Изучаемый текст ->
■ ■ ■ ■ ■
Некоторые понятия теории Мюррея Боуэна (1978) также оказали влияние на концепции ССТС и согласуются с ними. Его понятие «дифференциация Я» очень похожа на то же, что имеется в виду в теории ССТС, хотя, по-видимому, то «Я», которое имел в виду Боуэн, является категорией, более связанной с разумом, чем Я, или Самость, в ССТС. Его цель заключалась в том, чтобы помогать людям выделять самих себя в массе членов семьи и снаряжать их в «экспедицию» к родительской семье, аналогично тому, что делается в ССТС. Боуэн был первым из исследователей того, как проблемы переходят от поколения к поколению. Также и в модели ССТС стоит задача дойти до источника ограничений принявших крайнюю форму в убеждениях или ощущениях и предающуюся из поколения в поколение.
В 1980-х в семейной терапии произошел переворот смена терапевтической позиции. Тогда как позиция терапевта классической структурной или стратегической школы предполагает сильные интервенции и директивность, теперь терапевту предлагалось занять позицию сотрудничества. Некоторые сторонники так называемой миланской школы семейной терапии (Selvini Palazzoli, Boscolo, Cecchin & Praia, 1978) возглавили этот переворот и оказали влияние на то, чтобы терапевты заняли по отношению к семье позицию искреннего любопытства (Ceccin, 1987). Это движение выработало собственный стиль расспрашивания семьи циркулярное интервью (Tomm, 1985, 1987, 1988). Почтительная, направленная на сотрудничество позиция терапевта ССТС порождение этого движения в семейной терапии.
Более современное влияние на семейную терапию оказали работы Майкла Уайта из Австралии (Wbite, 1989, 1991, 1992; White, Epston, 1990). Он был одним из тех, кто отказался от системного мышления в пользу нарративной метафоры, согласно которой жизнь человека руководствуется теми историями, которые он о себе усвоил. Он помогал людям создавать их собственные истории и деконструировать те истории, которые были навязаны им семьей или культурой. Это напоминает процесс освобождения, который испытывают люди, в ходе ССТС, когда дифференцируются их Самости и исследуются истории (Груз прошлого) их субличностей.
■ ■ ■ ■ ■
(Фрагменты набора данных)
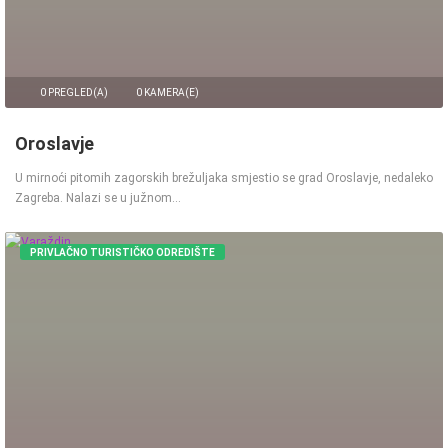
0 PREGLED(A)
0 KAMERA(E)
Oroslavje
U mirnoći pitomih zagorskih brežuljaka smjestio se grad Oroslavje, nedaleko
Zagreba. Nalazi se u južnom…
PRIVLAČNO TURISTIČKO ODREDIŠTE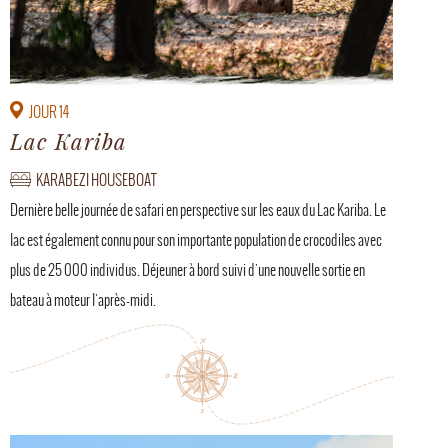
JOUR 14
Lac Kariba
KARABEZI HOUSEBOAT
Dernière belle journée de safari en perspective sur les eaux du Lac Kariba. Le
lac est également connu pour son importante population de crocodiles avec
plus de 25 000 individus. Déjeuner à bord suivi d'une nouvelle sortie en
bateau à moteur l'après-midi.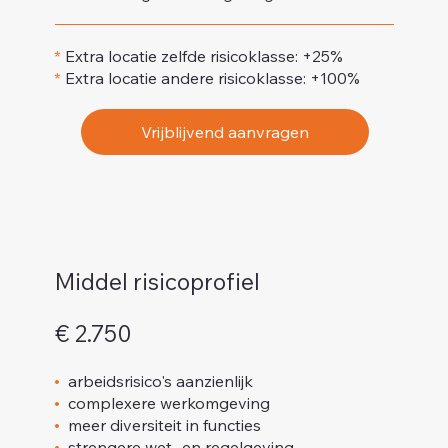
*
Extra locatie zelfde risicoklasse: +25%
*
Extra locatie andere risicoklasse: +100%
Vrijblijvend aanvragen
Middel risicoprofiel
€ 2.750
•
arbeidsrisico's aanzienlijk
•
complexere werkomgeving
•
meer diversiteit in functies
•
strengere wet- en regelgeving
■ ■ ■ ■ ■
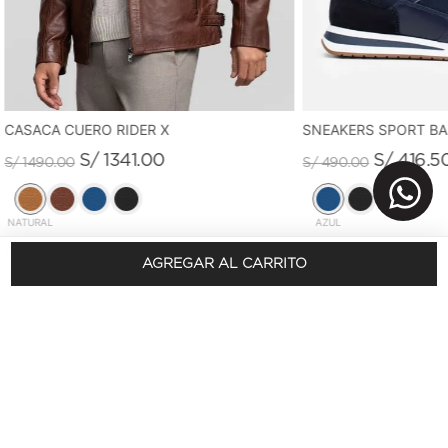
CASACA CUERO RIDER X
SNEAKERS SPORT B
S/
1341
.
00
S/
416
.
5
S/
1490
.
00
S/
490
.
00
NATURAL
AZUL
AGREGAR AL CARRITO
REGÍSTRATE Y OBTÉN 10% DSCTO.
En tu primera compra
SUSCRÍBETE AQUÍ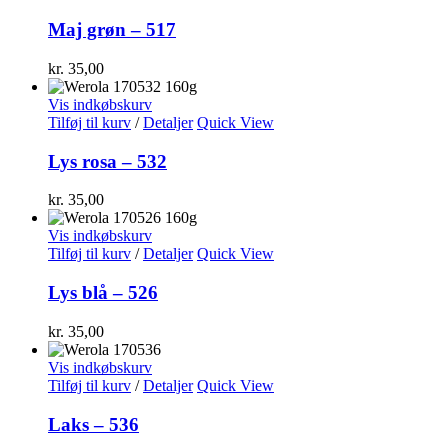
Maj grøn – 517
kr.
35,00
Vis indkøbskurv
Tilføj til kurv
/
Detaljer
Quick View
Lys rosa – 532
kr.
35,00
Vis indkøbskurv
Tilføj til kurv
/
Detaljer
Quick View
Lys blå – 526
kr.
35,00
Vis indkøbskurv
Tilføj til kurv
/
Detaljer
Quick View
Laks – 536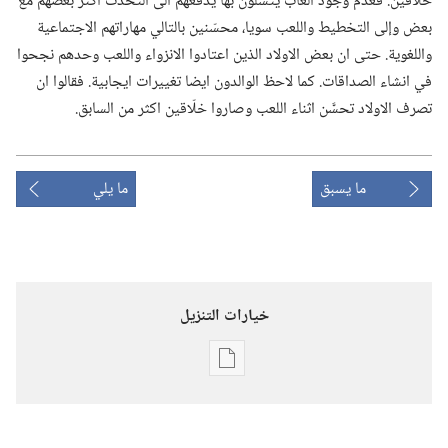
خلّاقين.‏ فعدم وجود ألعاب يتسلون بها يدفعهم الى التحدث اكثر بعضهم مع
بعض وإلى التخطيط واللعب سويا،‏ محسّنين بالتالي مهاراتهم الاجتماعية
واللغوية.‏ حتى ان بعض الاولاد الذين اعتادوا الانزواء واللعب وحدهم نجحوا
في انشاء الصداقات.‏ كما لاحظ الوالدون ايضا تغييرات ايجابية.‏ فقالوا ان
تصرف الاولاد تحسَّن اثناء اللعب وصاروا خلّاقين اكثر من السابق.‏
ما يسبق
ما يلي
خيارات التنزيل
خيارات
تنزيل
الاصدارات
■ ■ ■ ■ ■
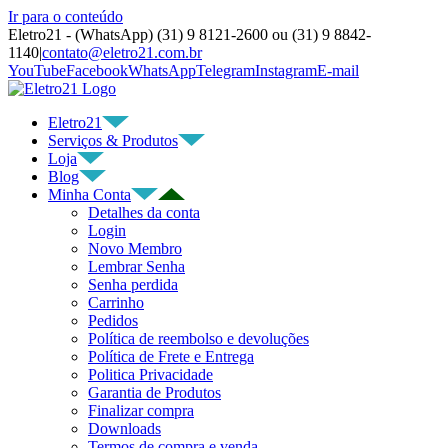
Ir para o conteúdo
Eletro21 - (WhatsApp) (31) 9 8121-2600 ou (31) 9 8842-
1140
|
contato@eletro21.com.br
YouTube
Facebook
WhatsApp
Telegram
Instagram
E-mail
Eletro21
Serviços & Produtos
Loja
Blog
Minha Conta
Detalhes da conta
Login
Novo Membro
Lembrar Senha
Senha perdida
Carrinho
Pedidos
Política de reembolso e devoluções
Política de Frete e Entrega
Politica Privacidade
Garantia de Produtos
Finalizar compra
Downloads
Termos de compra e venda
■ ■ ■ ■ ■
Рабочее задание 1 ->
Ответьте на вопросы по изучаемому тексту, каждый ответ дайте на отдельной строке с той же буквой.
(а) Кто, согласно тексту, был первым из исследователей того, как проблемы переходят от поколения к поколению?
(б) Какую позицию стали предлагать занять терапевту в 1980-х годах?
(в) Из какой страны Майкл Уайт?
Рабочее задание 2 -> Перечислите все школы семейной терапии, которые упоминаются в изучаемом тексте.

Ответ на задание 1 ->
(а) Мюррей Боуэн.
(б) Позицию сотрудничества.
(в) Из Австралии.

Ответ на задание 2 -> Структурная, стратегическая, миланская.